- VHS cover
- Based on: The Blood of Others by Simone de Beauvoir
- Screenplay by: Brian Moore
- Directed by: Claude Chabrol
- Starring: Jodie Foster; Michael Ontkean; Sam Neill; Stéphane Audran; Lambert Wilson;
- Music by: Matthieu Chabrol; François Dompierre;
- Countries of origin: France; Canada; United States;
- Original languages: English; German;

Production
- Producers: John Kemeny; Denis Héroux; Lamar Card;
- Cinematography: Richard Ciupka
- Editors: Monique Fardoulis; Yves Langlois;
- Running time: 175 minutes (U.S. TV); 135 minutes (Europe theatrical);
- Production companies: SuperChannel; CTV Television Network; Téléfilm Canada; Antenne 2; Filmax; Films A2; HBO Premiere Films;

Original release
- Network: HBO
- Release: August 25, 1984

= The Blood of Others (film) =

The Blood of Others ("Le sang des autres") is a 1984 drama film directed by Claude Chabrol. It is based on the 1945 novel The Blood of Others by Simone de Beauvoir. The film was originally made as a three-hour English-language television film which debuted on August 25, 1984 on HBO. The film was then edited down by 40 minutes and dubbed into French for a European theatrical release.

==Plot==
In Nazi occupied France, Jean Blomart sits by a bed in which his lover Hélène lies dying. Through a series of flashbacks, we learn about both characters and their relationship to each other. As a young man filled with guilt about his privileged middle-class life, Jean joins the Communist Party and breaks from his family, determined to make his own way in life. After the death of a friend in a political protest, for which he feels guilty, Jean quits the Party and concentrates on trade union activities. Hélène is a young designer who works in her family's confectionery shop and is dissatisfied with her conventional romance with her fiance Paul. She contrives to meet Jean, and although he initially rejects her, they form a relationship after she has an abortion following a reckless liaison with another man. Jean tells Hélène he loves her even though he believes he does not. He proposes to her and she accepts.

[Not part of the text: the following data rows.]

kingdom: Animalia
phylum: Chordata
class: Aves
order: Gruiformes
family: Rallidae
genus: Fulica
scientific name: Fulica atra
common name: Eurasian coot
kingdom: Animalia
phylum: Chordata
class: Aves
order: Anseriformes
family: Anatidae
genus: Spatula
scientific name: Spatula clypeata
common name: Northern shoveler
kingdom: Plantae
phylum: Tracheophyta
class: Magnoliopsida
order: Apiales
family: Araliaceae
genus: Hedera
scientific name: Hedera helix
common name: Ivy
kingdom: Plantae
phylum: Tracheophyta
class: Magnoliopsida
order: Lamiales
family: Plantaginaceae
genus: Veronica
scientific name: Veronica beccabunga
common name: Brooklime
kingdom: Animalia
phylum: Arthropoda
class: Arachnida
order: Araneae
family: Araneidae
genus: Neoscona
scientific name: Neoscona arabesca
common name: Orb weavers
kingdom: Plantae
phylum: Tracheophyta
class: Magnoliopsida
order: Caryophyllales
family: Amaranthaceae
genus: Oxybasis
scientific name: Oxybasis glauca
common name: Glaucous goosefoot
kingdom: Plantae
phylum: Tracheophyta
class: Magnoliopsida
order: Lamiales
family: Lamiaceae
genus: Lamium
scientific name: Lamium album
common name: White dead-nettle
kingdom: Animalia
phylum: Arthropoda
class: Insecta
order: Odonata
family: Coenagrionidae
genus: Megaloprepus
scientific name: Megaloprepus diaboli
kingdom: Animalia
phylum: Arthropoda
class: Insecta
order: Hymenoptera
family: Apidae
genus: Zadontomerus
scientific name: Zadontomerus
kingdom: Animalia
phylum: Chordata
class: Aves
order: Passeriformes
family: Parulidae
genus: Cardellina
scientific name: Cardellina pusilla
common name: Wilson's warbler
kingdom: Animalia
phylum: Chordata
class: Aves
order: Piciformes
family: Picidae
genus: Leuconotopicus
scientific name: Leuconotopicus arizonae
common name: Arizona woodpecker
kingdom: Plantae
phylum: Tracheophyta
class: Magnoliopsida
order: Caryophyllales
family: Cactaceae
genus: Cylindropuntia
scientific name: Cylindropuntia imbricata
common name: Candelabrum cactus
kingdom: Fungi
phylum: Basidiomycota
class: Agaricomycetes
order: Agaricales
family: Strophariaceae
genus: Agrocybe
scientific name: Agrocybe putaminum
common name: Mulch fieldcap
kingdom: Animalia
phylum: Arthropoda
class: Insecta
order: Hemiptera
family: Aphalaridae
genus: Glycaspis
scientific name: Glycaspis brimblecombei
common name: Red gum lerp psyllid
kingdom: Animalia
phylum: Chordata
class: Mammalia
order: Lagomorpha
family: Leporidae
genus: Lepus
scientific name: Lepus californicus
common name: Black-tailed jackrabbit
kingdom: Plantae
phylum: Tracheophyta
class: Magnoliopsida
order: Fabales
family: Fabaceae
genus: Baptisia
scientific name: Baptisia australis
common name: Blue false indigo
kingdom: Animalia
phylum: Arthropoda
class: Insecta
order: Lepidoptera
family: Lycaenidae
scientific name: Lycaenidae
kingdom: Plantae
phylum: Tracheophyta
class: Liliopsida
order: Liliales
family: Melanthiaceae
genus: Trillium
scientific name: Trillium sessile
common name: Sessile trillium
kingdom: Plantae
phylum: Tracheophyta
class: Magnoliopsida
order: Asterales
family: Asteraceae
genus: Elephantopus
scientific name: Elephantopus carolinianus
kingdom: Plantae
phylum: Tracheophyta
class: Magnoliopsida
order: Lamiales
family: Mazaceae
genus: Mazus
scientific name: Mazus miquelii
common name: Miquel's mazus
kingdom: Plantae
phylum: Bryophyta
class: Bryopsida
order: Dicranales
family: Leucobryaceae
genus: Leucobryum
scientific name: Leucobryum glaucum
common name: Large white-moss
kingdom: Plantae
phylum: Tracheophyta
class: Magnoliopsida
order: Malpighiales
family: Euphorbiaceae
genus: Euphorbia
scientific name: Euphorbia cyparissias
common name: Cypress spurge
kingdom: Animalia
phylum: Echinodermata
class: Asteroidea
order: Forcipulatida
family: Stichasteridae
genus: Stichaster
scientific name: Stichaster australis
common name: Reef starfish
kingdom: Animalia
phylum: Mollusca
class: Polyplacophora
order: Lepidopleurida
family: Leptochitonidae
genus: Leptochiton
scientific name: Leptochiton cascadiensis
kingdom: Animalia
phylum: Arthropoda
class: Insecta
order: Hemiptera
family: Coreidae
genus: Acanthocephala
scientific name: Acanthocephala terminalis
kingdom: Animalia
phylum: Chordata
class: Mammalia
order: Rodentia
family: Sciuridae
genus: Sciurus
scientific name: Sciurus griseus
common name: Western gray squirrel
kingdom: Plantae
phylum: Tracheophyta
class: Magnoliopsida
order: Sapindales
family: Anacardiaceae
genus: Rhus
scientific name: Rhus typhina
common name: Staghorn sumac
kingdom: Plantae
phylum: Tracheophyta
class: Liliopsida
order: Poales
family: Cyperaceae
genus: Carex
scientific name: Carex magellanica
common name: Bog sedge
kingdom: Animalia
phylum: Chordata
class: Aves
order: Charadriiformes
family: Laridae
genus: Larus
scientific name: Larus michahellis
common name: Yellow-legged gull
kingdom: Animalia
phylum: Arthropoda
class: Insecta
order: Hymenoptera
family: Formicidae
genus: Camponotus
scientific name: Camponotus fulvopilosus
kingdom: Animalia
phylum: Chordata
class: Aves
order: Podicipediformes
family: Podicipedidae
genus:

When France enters World War II, Jean, conceding the need for violent conflict to effect change, becomes a soldier. Hélène intervenes against his will to arrange a safe posting for him. Angry with her, Jean breaks their relationship. As the German forces advance towards Paris, Hélène flees and witnesses the suffering of other refugees. Returning to Paris, she briefly takes up with a German who could advance her career, but soon sees what her countrymen are suffering. She also witnesses the roundup of Jews. Securing the safety of her Jewish friend Yvonne leads Hélène back to Jean, who has become a leader in a Resistance group. She is moved to join the group. Jean has reconnected with his father with the common goal to liberate France from Germany. His mother, however, is less impressed by the lives lost to the Resistance.

Hélène is shot in a resistance activity and during Jean's night vigil at her side, he examines his love for Hélène and the wider consequences of his actions. As morning dawns, Hélène dies and Jean decides to continue with acts of resistance.

==Cast==
- Jodie Foster as Hélène Bertrand
- Michael Ontkean as Jean Blomart
- Sam Neill as Dieter Bergman
- Lambert Wilson as Paul
- Stéphane Audran as Gigi
- Alexandra Stewart as Madeleine
- Jean-François Balmer as Arnaud
- John Vernon as Charles
- Michel Robin as Raoul
- Jean-Pierre Aumont as M. Blomart
- Jean-Yves Berteloot as Coutant Repentigny
- Steven Vidler as Autre Manifestant

==Soundtrack==
- "C'était écrit"
 Composed by Jacques Stern
 Lyrics by Jack Meskill
 Performed by Maurice Chevalier
- "Ménilmontant"
 Written and performed by Charles Trenet
- "À Paris dans chaque Faubourg"
 Composed by Maurice Jaubert
 Lyrics by René Clair
 Performed by Lys Gauty

==Reception==
From Dennis Schwartz of Ozus' World Movie Reviews, who gave the film a C−:

A poorly done adaptation of Simone de Beauvoir's 1945 novel about the growth and self-sacrifice of a selfish American during the German Occupation of Paris. Claude Chabrol has no feel or interest for the Occupation subject matter, being more of a satirist of the bourgeois he seems like a fish out of water in this venture. His uninspired filming of this routine story and his plodding direction makes this dreary film one of his biggest bombs. If that wasn't bad enough, all the main actors are miscast.